== Actions to take ==
1/ Rewrite the article on immigrant views of the Ukraine–Russia conflict from "Nancy Bartley Seattle" up to and including "anxiety about it.", changing "kitchen" to "dining room".
2/ Write the next part of the article on immigrant views of the Ukraine–Russia conflict, picking up after its final sentence.

== Source passage ==

--*--

Immigrants weigh in on Ukraine, Russian conflict

Yevgeniy Viknyanskiy, far left, is a Ukrainian veteran who lives in Redmond, Wash. Valentina Kiselev is a Russian immigrant who supports Russian President Vladimir Putin’s annexation of Crimea. (Mark Harrison)
Nancy Bartley Seattle Times

SEATTLE – Andrey Tokar bustles about the kitchen at Voshtok Dumpling House on Capitol Hill, where he serves up food he considers both Ukrainian and Russian – no small irony given the conflict in Crimea and his anxiety about it.

“I’m worried,” Tokar said. With friends and family still in Ukraine, having Russian President Vladimir Putin officially annex Crimea from Ukraine last week “is definitely not something we want. Everybody is hoping for U.S. intervention.”

Well, not everybody.

Valentina Kiselev, who left Russia in 1997 and now lives in Bellevue, supports Putin’s move to claim parts of Ukraine and thinks the United States should stay out of the conflict.

“I think one day America will be ashamed of the fact that its president shook the hands of the self-proclaimed … leader in the Ukraine,” said Kiselev, who spent summers in Crimea and has relatives in Ukraine.

As the conflict rages, Russians and Ukrainians now in the Northwest feel divided from people they’ve known for years after Putin’s claim on Crimea and President Barack Obama’s support of the new Ukrainian government.

--*--

== Information given ==
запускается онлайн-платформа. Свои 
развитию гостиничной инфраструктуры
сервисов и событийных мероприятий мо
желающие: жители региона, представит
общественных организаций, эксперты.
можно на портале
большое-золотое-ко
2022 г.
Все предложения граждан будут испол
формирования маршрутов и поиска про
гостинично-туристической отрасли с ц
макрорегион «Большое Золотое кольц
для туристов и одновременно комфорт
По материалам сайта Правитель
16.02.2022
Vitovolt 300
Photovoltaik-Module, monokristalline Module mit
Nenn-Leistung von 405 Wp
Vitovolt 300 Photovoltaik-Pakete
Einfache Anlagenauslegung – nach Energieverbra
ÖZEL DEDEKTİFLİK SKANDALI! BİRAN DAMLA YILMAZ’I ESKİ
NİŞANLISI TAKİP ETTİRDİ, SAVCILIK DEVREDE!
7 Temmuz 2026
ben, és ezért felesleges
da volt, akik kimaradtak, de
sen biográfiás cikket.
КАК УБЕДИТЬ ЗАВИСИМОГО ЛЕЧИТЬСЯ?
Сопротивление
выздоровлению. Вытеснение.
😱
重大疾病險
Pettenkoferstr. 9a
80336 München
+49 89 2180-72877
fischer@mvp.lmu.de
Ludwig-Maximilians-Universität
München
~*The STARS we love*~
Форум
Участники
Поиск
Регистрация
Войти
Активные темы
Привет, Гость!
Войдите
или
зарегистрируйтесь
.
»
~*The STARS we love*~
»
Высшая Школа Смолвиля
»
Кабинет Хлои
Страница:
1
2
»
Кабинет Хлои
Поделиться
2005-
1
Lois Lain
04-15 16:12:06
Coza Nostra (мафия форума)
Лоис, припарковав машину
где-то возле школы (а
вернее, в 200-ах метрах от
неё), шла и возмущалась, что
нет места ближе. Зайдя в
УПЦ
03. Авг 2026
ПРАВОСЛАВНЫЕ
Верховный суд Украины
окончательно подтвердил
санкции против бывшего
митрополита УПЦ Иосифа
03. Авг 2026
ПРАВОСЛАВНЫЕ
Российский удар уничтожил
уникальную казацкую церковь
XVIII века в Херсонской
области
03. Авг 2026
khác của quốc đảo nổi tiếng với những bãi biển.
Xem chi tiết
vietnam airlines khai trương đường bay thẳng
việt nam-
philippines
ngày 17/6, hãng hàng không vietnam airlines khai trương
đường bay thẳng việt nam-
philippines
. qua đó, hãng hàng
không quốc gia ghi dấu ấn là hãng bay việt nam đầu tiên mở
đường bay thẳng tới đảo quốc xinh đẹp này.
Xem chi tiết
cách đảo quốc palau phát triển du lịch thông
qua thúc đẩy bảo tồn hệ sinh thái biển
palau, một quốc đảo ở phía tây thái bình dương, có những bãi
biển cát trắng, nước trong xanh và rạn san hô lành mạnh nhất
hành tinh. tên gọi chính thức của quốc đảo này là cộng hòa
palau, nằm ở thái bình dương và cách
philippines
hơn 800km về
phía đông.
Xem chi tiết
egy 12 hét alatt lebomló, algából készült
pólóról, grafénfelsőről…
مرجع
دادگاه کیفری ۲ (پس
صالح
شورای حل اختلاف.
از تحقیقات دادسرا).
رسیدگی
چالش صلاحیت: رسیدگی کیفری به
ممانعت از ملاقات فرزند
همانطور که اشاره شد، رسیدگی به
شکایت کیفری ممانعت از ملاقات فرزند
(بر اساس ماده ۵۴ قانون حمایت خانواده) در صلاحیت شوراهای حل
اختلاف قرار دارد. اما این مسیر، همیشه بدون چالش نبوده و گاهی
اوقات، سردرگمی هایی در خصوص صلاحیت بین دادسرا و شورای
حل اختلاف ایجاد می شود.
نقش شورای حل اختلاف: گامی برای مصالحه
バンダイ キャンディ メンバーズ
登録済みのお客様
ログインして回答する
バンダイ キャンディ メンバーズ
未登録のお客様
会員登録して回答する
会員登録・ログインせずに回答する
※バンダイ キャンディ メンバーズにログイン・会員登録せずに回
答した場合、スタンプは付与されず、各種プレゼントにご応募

--*--

== Answer list ==
1/
Nancy Bartley Seattle Times

SEATTLE – Andrey Tokar bustles about the dining room at Voshtok Dumpling House on Capitol Hill, where he serves up food he considers both Ukrainian and Russian – no small irony given the conflict in Crimea and his anxiety about it.

2/
At Ukrainian International Foods in Greenwood, owner Sam Shoykhim recently stacked the cold case with cheese and salami from a variety of Eastern European countries and grumbled about the recent events.

Until the new conflict, Russians and Ukrainians were all one family, said Shoykhim, who is from Chernobyl in Ukraine. “Now they don’t get along.”

Washington is home to 35,550 people who were born in Ukraine and nearly 22,000 from Russia, according to U.S. Census Bureau data. Those figures don’t include their American-born children and grandchildren, who may also have their own passionate Russian or Ukrainian views.

Historically, Russians have believed there is no meaningful division between that country and Ukraine, a former member of the Soviet Union, said Scott Radnitz, director of the University of Washington’s Ellison Center for Russian East European and Central Asian Studies.

Meanwhile, leaders of the new Ukrainian government, along with much of western Ukraine, want closer ties with the 28-nation European Union.

The unrest in Ukraine is upsetting to Yevgeniy Viknyanskiy, a Ukrainian Jew who said he was freed from a Nazi concentration camp to serve in the Soviet army at the end of World War II.

He follows Russian news reports that claim the protesters who helped depose former Ukrainian President Viktor Yanukovych last month are neo-Nazi and anti-Russian, and his heart aches.

“My main concern is that the bloodshed is … stopped. I am concerned alike for Russian people, for Ukrainian people, for the Crimean people,” said Viknyanskiy, who lives in Redmond after spending most of his life in Odessa, a southern Ukraine city on the Black Sea.

He and Kiselev are both convinced that Ukraine’s new leaders will be devastating to the country.

In Burien, attorney Oksana Bilobran is assisting the new Ukrainian government by reviewing documents for proposed legislation. With a law degree from the University of Washington and one obtained in Ukraine, she is happy to help.

Bilobran came to the U.S. with her American husband 10 years ago. She has friends and family members who were involved in the protests and looks forward to May 25 when Ukrainians will go to the polls to elect a new president.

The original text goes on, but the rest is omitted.